Here’s an example of a how a tweak to a person’s thinking can have amazing results. I’ve been working with a client recently who wanted to have greater presence in senior client meetings and give more authoritative and polished presentations.

In everyday meetings he was fine. He was relaxed and performed with confidence. However when in meetings with senior clients there was a significant change. He’d become anxious, less confident and tended to withdraw from conversation fearing that he would make mistakes and look foolish if he put himself forward.

With presentations, although he gave them frequently, he found that his performance would diminish if faced with senior clients. Feeling incredibly uncomfortable he would rush through his presentation knowing full well that he was not doing himself justice.

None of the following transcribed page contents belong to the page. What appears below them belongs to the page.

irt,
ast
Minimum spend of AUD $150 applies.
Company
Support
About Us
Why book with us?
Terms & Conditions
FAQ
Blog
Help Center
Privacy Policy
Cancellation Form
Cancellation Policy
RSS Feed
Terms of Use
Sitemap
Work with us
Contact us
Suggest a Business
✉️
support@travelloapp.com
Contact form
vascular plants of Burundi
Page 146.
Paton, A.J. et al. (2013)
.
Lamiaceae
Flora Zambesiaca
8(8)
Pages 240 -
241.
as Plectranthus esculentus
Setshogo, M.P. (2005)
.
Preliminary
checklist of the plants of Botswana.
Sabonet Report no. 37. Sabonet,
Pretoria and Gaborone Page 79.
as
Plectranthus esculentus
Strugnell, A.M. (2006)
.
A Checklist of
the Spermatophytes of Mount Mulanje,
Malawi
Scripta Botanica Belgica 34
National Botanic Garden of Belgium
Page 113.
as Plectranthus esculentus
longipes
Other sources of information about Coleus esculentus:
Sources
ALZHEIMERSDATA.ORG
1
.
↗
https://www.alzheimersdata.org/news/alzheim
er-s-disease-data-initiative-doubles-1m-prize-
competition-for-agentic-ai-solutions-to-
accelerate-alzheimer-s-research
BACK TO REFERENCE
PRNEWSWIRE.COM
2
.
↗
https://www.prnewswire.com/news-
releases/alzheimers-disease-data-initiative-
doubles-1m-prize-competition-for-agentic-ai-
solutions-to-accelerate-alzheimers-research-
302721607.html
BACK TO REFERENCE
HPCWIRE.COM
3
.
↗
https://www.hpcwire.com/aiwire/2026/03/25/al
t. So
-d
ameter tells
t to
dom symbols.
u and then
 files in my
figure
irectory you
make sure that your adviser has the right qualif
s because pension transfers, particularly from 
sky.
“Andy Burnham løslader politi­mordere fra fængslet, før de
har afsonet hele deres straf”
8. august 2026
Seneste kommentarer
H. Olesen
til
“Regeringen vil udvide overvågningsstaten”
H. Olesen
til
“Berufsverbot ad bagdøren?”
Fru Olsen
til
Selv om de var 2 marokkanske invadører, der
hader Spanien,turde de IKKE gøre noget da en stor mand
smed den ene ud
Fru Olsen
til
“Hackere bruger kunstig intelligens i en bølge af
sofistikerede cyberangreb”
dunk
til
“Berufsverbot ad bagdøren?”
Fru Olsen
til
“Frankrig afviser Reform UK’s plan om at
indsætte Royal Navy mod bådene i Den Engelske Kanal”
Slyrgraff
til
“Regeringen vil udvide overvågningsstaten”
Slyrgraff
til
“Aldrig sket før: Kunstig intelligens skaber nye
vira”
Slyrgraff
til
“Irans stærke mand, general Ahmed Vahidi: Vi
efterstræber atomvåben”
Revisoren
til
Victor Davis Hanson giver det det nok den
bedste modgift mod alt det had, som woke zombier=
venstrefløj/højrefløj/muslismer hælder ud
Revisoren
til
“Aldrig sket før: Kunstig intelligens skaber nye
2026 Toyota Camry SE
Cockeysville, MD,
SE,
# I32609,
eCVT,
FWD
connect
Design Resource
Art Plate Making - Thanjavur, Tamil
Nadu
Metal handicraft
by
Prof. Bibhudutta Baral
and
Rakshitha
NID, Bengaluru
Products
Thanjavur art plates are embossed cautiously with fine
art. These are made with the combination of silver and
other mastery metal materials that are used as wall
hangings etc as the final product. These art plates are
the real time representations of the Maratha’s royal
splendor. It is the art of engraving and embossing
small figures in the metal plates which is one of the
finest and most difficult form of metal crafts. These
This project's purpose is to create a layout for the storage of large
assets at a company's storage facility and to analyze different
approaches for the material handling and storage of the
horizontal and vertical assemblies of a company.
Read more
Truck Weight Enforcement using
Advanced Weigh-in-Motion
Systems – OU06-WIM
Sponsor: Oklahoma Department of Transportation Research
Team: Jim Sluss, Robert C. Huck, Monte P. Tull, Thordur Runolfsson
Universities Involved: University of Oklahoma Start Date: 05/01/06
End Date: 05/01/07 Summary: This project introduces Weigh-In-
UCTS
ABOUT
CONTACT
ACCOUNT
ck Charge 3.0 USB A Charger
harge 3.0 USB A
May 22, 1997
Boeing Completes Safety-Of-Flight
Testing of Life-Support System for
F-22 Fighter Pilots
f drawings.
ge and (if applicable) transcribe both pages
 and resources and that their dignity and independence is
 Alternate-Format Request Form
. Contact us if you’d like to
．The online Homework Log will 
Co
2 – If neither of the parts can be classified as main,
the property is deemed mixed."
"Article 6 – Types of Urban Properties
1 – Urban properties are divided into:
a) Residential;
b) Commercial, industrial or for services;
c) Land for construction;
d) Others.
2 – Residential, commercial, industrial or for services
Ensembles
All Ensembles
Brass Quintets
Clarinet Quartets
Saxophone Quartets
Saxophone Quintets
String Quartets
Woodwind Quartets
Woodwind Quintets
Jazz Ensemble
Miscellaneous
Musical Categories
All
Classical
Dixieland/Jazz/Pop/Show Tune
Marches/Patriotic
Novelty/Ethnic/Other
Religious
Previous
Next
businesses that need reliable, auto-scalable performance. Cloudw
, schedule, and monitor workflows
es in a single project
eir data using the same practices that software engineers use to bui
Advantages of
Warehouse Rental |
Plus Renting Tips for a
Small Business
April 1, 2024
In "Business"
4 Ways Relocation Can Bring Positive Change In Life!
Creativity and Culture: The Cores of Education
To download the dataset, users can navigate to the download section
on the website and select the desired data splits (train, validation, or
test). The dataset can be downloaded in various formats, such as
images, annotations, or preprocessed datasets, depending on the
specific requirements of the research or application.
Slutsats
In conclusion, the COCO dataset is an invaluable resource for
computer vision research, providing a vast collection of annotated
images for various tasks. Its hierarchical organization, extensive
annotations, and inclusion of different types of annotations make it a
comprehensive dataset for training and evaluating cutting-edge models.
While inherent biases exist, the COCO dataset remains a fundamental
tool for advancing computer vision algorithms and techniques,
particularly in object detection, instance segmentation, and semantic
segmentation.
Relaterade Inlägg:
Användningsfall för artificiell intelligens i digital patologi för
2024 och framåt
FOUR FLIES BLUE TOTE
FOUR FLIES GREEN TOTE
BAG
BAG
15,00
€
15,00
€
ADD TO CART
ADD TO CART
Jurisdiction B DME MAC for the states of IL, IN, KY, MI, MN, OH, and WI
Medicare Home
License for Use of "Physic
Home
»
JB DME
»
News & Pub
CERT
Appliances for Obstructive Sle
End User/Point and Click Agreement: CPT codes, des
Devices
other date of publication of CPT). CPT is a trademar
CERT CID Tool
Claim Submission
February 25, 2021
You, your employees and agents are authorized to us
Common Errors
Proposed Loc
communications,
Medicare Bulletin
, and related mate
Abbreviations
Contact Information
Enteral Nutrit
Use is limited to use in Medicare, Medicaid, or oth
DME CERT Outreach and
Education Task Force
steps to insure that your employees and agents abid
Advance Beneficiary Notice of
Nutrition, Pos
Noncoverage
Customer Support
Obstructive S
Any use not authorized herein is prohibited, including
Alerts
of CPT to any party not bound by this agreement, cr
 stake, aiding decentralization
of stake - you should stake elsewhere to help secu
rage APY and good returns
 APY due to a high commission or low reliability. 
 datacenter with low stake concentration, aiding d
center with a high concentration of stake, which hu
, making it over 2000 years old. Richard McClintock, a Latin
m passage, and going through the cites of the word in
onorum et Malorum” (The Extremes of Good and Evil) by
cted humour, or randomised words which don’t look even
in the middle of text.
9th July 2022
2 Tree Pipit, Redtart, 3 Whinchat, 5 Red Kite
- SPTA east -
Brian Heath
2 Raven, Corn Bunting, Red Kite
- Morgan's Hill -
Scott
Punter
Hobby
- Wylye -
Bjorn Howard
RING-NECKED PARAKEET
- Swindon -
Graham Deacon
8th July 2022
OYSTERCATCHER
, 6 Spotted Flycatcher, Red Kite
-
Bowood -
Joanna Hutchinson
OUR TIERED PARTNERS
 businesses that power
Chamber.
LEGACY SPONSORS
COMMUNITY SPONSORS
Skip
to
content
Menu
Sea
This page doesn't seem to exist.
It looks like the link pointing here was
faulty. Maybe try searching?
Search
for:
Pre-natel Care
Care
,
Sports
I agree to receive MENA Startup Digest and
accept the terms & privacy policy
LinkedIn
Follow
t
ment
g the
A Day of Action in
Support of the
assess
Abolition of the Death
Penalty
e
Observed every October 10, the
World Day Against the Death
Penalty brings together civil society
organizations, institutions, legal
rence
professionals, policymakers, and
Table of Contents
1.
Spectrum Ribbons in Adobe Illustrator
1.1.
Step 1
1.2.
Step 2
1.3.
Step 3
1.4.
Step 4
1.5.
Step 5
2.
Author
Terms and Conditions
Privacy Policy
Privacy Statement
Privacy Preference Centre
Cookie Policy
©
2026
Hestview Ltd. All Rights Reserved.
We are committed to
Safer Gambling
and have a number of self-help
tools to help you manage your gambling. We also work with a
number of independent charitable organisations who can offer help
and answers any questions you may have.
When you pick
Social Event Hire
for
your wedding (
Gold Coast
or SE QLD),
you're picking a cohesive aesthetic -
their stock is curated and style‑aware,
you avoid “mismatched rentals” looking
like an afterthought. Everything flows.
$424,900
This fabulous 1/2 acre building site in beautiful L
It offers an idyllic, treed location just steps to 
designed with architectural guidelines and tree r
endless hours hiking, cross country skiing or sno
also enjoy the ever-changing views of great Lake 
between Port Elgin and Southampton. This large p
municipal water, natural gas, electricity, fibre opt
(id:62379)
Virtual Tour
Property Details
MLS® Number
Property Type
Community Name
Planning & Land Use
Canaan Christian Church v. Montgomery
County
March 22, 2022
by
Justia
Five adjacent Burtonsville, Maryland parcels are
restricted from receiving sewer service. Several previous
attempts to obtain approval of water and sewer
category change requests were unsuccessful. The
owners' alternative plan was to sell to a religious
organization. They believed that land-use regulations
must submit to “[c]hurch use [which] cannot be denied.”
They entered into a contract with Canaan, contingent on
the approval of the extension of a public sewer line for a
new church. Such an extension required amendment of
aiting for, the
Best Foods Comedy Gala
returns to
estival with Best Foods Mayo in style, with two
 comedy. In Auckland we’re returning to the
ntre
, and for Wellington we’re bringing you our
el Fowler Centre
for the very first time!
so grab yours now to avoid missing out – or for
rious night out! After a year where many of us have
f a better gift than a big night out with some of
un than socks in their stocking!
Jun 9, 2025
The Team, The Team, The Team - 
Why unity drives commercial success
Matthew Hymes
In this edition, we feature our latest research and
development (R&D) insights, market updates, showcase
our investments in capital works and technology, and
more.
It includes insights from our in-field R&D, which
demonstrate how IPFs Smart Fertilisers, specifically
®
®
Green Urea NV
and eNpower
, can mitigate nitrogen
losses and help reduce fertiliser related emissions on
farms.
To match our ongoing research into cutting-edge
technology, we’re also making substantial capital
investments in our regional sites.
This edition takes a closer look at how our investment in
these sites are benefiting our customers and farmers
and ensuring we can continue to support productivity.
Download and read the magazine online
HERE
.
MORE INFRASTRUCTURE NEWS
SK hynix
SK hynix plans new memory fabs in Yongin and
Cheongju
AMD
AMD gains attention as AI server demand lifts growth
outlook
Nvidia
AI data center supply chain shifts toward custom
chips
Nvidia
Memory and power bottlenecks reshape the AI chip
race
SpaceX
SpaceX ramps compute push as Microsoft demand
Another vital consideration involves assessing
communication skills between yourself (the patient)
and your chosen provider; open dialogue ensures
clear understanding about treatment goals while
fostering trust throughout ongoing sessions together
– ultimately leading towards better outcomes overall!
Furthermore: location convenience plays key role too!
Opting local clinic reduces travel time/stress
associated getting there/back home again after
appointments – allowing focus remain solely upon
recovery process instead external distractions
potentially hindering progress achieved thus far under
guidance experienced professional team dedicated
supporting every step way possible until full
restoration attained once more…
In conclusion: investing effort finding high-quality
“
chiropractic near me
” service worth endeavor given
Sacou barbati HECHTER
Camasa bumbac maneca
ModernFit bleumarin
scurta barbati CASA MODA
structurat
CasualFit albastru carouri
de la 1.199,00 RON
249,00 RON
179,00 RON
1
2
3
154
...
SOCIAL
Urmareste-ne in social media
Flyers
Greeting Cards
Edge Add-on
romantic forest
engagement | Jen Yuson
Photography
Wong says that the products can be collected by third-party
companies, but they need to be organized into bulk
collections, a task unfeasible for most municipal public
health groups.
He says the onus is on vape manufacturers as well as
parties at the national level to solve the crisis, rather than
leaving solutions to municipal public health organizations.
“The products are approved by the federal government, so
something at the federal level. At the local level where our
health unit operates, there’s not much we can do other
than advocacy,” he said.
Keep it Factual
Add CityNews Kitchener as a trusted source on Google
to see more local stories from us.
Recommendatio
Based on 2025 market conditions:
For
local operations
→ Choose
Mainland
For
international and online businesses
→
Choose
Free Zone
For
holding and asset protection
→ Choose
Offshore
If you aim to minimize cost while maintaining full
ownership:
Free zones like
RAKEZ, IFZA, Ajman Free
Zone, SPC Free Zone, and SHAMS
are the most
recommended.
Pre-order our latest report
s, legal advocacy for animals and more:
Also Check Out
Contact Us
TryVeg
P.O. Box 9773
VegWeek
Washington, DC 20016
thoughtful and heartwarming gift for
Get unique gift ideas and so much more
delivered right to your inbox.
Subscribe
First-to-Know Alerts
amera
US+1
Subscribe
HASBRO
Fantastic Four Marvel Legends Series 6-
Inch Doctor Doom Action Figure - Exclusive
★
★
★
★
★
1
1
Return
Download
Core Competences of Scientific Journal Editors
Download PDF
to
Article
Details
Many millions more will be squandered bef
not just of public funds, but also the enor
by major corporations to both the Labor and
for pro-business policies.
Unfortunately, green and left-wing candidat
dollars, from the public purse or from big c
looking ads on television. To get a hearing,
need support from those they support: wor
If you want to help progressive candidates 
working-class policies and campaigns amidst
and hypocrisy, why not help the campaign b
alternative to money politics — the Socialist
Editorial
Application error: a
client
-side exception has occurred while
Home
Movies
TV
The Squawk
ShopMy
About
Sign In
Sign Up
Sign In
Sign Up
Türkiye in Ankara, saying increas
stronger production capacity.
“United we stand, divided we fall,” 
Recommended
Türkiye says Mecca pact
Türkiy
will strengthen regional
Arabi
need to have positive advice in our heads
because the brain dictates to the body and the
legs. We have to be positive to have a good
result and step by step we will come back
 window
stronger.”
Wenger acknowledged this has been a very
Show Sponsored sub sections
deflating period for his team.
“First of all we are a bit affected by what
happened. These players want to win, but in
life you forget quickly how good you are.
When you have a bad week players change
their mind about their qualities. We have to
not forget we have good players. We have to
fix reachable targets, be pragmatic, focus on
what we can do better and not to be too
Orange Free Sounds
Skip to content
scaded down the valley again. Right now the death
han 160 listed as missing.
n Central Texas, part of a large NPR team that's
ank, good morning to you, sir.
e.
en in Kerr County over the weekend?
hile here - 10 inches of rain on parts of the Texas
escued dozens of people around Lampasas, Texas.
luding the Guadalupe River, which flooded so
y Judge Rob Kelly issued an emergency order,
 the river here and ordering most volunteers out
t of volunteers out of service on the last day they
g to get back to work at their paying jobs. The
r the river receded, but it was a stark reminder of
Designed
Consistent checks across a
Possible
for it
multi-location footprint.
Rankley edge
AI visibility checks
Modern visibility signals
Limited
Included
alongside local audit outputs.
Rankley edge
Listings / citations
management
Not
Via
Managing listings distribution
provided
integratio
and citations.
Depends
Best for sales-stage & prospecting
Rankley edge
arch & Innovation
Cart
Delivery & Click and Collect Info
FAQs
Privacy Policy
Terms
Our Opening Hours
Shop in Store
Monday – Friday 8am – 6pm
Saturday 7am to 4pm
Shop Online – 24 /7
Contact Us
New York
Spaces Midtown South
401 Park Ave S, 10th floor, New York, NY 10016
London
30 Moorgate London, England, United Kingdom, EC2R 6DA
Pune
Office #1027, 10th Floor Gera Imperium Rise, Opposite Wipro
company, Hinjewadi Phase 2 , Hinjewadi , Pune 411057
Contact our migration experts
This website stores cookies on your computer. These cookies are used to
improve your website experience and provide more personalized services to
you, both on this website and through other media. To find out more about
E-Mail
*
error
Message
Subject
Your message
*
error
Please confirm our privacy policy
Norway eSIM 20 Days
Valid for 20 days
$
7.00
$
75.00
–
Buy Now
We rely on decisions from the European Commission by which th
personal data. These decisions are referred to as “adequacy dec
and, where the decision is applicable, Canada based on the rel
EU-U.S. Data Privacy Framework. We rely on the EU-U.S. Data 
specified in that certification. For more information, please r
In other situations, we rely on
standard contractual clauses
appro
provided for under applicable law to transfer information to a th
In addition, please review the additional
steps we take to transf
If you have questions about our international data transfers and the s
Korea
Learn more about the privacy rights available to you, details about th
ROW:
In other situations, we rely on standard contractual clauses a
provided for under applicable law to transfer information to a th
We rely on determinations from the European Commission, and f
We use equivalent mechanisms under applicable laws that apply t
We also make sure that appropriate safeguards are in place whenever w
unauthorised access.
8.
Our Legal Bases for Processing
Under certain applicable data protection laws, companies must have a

It’s widely understood that it’s the beliefs that we hold and thoughts that we have that give rise to our emotions and lead on to how we act and behave. So the approach we decided to take was to find out what was going on in his mind during those moments. It took a while but eventually we discovered that he held an underlying belief of “I need to be right all the time so that I prove myself”. We analysed the belief for a while in terms of how it was serving and not serving him and it dawned on him that the negatives, of holding such a belief, seriously out weighed the positives that it gave him. Enthusiastically, we discussed what a more helpful belief might look like. There was almost an audible “thunk” as he said “I need to be right most of the time so that I prove myself”. His eyes were shining. He had realised that he had been operating with an unrealistic expectation of himself  and when the pressure to perform, in senior client meetings arose, he was being kept hostage by his own mind. Instinctively, he could now see how his new mindset of being ‘right most of the time so that I prove myself’ was more realistic and would free him up to perform as he wanted to.

And it was the same old thinking that had been causing him to rush through his presentation in the hope that he couldn’t be challenged and would therefore be, in his own mind, ‘right’ –  a self-fulfilling prophecy. His new mindset of being ‘right most of the time’ releases the pressure on himself. He could now view his presentations as ‘the start of a conversation’ rather than him preaching (very quickly). He felt much more relaxed about taking questions. In fact part of his strategy going forward, to support him in slowing down, was to actively invite questions.

Some weeks later when we met up again, he reported that he now feels significantly more confident and authoritative as presenter and his confidence and presence in ‘big’ meetings is remarkably better.

It still amazes me that such a seemingly small alteration to the way we think can have a such a profoundly positive affect on the way we feel, act and perform.